Sunday, March 5, 2017

Meatless Monday: Late Winter Salad

It’s been over a month of Mondays since I last managed a post.
I thought I’d get back in the groove by sharing a simple idea with you.

It’s in the teens outside today. But the warm weather last week had me thinking about salad. Native tomatoes are months away. The very tasty ones grown in Maine greenhouses that I found at Nica’s up the street are selling for $5.99 a pound! The other ones with good flavor come from south of the border and are pretty pricey, too.

But California oranges are another matter. Ditto for Florida grapefruit. Most of the stores are offering bargain prices for bags of citrus. [Note: A word to the wise. Check to verify that the fruit is firm. Remove from the fruit from the bag and put in the fridge as soon as you get home.]

I have discovered that citrus paired with spinach greens is a perfect solution for my late winter salad cravings.

Here is the recipe for the salad pictured here.

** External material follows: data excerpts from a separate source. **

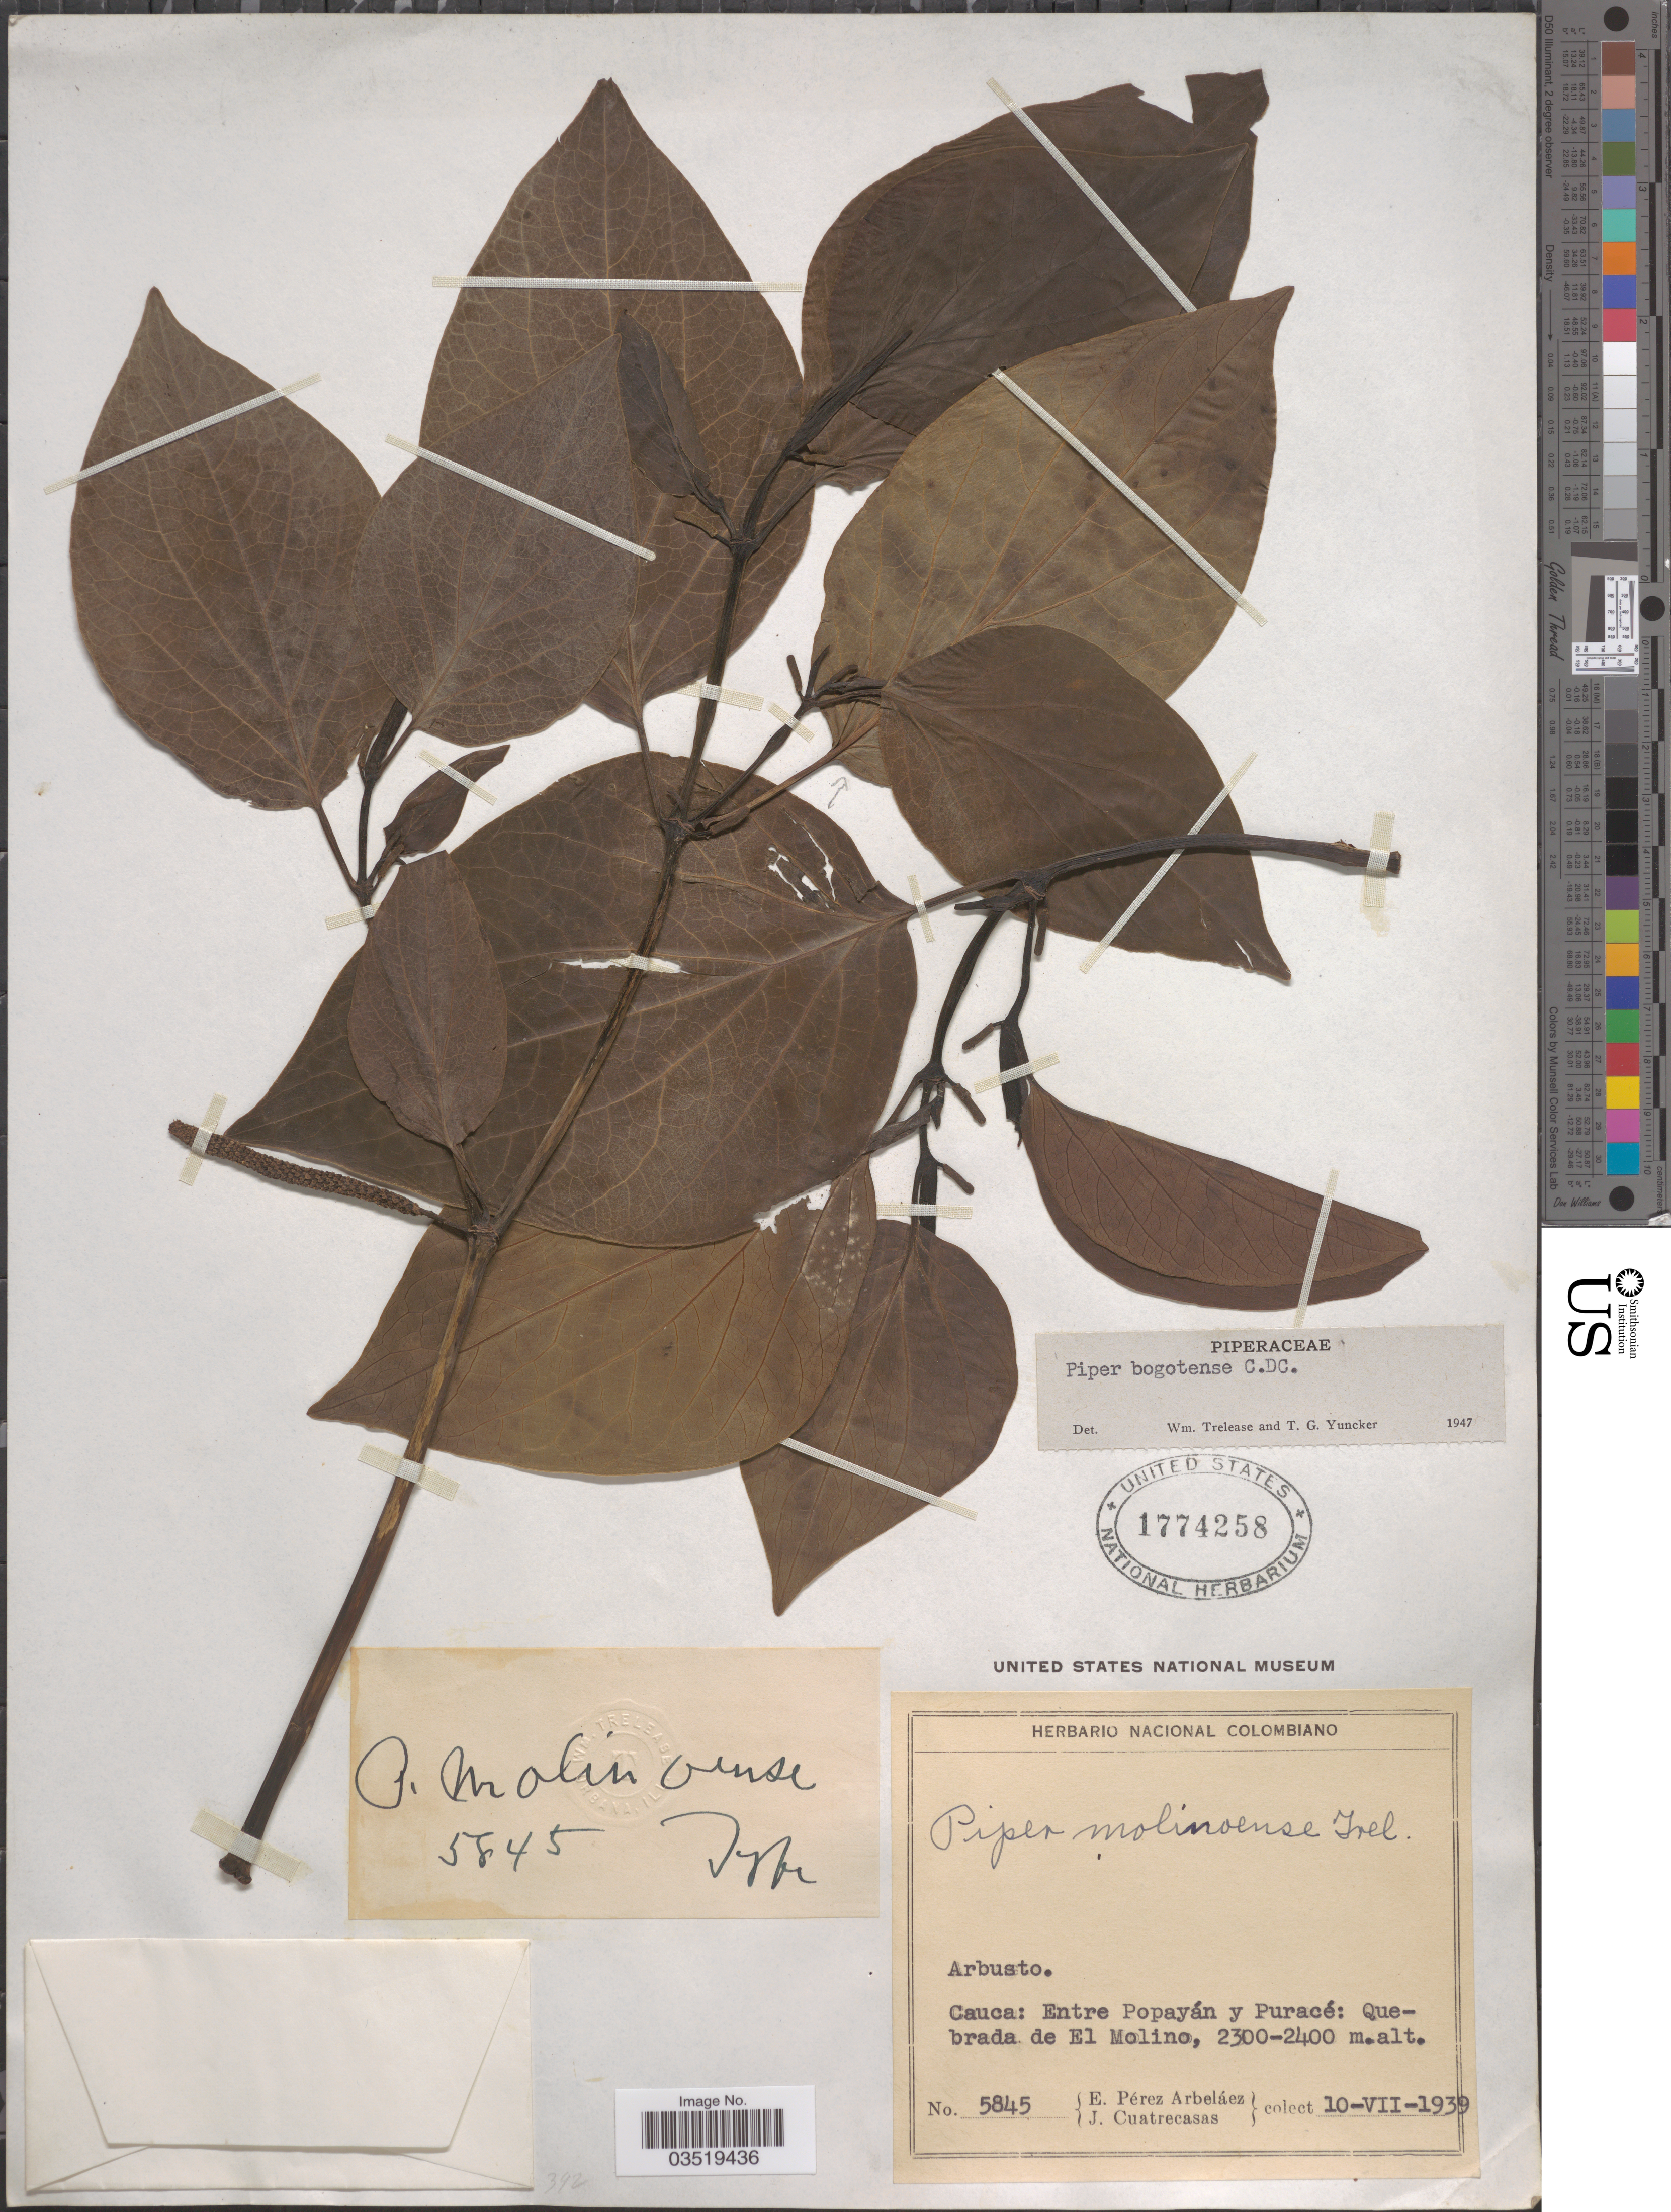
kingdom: Plantae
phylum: Tracheophyta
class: Magnoliopsida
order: Piperales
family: Piperaceae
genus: Piper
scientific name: Piper bogotense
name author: C. DC.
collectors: E. Pérez Arbeláez & J. Cuatrecasas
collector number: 5845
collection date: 1939-07-10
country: Colombia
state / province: Cauca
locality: Entre Popayán y Puracé: Quebrada de El Molino.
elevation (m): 2300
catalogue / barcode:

Elaine’s Late Winter Salad

  • Fresh Spinach
  • Arugula
  • Radicchio
  • Red Onion
  • Blood Oranges
  • Dried Cranberries
  • Sunflower Seeds

  • 1 Tablespoon Balsamic Vinegar
  • 3 Tablespoons Olive Oil
  • Salt and freshly ground black pepper to taste

  • Wash the salad greens and spin dry.
  • Tear into reasonable sized pieces.
  • Thinly slice red onion to your taste.
  • Peel and break a blood orange into sections. Cut each section in half before adding to the salad.
  • Add a few dried cranberries for color.
  • Sprinkle sunflower seeds on top.
  • Whisk the dressing ingredients together
  •  Top your salad

  • Cara cara oranges, naval oranges, grapefruit, and clementines are also delicious.
  • You can use any combination of salad greens you wish. 
  • With the addition of cheese you have a one bowl meal.

Enjoy! “See you” again soon.

On Mondays I often blog on food, food issues, or gardening in support of Meatless Monday, one of several programs developed in the Healthy Monday project, founded in 2003 in association with Columbia University’s Mailman School of Public Health, Johns Hopkins Bloomberg School of Public Health and Syracuse University’s Newhouse School of Communications. Meatless Monday’s goal is “to help reduce meat consumption 15% in order to improve personal health and the health of our planet.”